Iranian Parliament Speaker Ali Larijani said the Syrian crisis can only be soothed through national dialogue involving all groups in Syria, and warned that foreign meddling and terrorist groups operating in Syria would worsen and complicate the situation in the country.
Larijani made the remarks in a meeting with Syria’s National Reconciliation Minister Ali Heydar here in Tehran on Sunday, a report by the Iranian state-run TV said.
At the meeting, Larijani stressed that settlement of the Syrian crisis is only possible through a national dialogue involving all the various groups in Syria.
“Foreign intervention and sending of arms and money to various terrorist groups operating in Syria will only make the situation worse in that country,” he added.
In further remarks, Larijani referred to major world powers and the Zionist regime of Israel plotting against the Syrian government, and he assured his Syrian guest that the Islamic republic of Iran is staunchly standing by the people and government of Syria, offering them its full support.
Larijani said actions of various regional countries against Syria is wrong, misguided and regrettable, and that insecurity in Syria will have serious repercussions for the peoples of this region.

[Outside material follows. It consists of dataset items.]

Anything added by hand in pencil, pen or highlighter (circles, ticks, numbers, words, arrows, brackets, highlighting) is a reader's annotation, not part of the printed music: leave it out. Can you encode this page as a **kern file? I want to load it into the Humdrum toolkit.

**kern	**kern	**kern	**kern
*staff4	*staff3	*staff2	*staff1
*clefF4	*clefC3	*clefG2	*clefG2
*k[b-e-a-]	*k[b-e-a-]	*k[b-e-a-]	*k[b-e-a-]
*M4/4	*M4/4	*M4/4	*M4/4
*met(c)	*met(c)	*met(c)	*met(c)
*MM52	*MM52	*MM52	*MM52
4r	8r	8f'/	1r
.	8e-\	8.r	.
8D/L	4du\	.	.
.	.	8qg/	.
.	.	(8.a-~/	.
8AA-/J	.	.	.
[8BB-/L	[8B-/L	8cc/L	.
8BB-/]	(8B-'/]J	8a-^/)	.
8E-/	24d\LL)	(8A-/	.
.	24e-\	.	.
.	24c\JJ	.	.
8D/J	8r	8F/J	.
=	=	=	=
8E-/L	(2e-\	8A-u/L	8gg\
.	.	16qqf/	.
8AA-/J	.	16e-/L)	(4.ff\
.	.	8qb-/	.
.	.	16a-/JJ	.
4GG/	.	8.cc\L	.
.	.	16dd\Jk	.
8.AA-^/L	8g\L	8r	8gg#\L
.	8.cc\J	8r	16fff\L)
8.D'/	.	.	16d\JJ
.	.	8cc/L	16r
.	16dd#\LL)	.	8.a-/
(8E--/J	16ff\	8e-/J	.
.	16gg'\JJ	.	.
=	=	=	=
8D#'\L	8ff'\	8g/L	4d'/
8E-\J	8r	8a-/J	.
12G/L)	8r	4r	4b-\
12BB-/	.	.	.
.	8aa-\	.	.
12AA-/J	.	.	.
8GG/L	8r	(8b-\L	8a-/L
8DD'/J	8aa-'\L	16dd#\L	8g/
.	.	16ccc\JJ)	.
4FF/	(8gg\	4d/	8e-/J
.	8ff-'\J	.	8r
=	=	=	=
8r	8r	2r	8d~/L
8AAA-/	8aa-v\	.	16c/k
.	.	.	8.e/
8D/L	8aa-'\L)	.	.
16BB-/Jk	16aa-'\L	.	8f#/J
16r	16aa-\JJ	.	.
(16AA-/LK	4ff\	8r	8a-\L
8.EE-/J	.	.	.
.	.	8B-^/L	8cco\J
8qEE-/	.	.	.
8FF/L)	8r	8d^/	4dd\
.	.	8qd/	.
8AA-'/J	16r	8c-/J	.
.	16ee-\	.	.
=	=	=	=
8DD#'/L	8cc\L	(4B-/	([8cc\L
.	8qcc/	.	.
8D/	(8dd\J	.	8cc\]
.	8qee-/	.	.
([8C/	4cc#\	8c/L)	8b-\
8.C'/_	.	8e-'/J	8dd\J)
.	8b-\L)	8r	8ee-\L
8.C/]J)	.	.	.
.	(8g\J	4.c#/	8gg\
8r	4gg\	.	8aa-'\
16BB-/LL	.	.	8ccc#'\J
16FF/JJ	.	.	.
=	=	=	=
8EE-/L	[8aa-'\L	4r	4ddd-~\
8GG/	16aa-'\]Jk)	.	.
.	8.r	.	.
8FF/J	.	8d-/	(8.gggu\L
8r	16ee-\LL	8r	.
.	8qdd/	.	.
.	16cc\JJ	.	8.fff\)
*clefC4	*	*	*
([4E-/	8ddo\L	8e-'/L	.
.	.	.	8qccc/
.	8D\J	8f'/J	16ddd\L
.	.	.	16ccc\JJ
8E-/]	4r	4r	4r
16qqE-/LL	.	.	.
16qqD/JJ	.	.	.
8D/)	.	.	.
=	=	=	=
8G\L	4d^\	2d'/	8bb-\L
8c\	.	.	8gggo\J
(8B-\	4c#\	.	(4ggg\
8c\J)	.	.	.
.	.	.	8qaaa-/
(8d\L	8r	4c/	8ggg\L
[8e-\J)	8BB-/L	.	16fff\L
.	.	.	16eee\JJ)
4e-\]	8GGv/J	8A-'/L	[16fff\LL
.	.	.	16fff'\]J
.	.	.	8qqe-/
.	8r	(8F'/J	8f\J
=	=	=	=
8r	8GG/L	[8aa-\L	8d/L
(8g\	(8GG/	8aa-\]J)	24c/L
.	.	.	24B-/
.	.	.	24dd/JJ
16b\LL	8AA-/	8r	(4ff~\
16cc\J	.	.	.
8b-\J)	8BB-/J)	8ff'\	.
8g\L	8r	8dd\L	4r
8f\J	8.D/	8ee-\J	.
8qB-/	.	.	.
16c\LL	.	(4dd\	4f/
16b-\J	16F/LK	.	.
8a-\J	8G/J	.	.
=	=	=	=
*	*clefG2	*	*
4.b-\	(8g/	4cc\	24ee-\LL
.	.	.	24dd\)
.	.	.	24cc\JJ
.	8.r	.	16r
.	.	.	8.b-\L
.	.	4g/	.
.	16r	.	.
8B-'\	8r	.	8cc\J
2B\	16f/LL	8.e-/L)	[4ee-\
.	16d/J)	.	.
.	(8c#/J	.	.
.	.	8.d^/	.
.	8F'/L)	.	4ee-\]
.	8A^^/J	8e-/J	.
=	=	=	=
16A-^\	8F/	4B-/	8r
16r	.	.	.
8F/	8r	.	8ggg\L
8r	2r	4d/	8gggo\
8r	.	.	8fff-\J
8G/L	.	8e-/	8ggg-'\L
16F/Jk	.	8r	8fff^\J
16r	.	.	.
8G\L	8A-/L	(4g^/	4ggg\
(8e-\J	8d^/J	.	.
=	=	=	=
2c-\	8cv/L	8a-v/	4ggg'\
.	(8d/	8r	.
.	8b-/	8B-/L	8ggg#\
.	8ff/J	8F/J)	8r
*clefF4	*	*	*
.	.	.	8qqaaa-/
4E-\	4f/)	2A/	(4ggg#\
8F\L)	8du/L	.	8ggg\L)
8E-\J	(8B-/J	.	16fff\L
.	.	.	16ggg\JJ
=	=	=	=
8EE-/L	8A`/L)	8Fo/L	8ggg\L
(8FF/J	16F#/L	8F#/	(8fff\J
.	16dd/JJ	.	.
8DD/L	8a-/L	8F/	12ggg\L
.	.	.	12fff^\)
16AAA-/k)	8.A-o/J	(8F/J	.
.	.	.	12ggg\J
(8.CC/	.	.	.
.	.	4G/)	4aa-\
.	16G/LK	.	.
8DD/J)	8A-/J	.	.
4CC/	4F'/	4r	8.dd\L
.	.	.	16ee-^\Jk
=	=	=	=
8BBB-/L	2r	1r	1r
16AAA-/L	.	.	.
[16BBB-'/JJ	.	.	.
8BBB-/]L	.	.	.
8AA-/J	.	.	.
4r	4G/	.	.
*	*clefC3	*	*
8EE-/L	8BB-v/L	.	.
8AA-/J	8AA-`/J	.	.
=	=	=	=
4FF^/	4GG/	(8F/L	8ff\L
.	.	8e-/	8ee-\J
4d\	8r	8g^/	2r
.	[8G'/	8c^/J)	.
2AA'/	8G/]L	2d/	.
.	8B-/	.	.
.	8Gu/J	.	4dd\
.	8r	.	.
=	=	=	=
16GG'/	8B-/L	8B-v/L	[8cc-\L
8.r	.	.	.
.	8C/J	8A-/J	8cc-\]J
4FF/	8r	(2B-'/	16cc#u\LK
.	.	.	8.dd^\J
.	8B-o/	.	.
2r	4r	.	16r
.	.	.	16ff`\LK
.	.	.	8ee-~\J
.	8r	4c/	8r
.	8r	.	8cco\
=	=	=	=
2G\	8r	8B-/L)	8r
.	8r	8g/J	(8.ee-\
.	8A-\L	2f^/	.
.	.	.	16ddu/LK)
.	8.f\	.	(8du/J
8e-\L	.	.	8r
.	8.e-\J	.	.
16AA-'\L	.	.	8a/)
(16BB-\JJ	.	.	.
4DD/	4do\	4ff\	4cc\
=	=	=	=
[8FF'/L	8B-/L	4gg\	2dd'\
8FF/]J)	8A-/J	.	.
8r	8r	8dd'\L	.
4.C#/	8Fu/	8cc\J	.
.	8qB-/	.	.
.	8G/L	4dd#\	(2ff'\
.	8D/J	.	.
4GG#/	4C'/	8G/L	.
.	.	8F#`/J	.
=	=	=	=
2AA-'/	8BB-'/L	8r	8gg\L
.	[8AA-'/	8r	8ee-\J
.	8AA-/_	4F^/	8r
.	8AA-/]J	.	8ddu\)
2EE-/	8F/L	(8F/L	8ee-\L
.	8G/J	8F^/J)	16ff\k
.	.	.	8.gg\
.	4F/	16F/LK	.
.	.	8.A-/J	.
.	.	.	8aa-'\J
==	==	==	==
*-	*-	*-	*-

Syria has been experiencing unrest since March 2011 with organized attacks by well-armed gangs against Syrian police forces and border guards being reported across the country.
In October, calm was eventually restored in the Arab state after President Assad started a reform initiative in the country, but Israel, the US and its Arab allies are seeking hard to bring the country into chaos through any possible means. Tel Aviv, Ankara, Washington and some Arab capitals have been staging various plots in the hope of stirring unrests in Syria once again.
The US and its western and regional allies have long sought to topple Bashar al-Assad and his ruling system. Media reports said that the Syrian rebels and terrorist groups have received significantly more and better weapons in recent weeks, a crime paid for by the Persian Gulf Arab states and coordinated by the United States.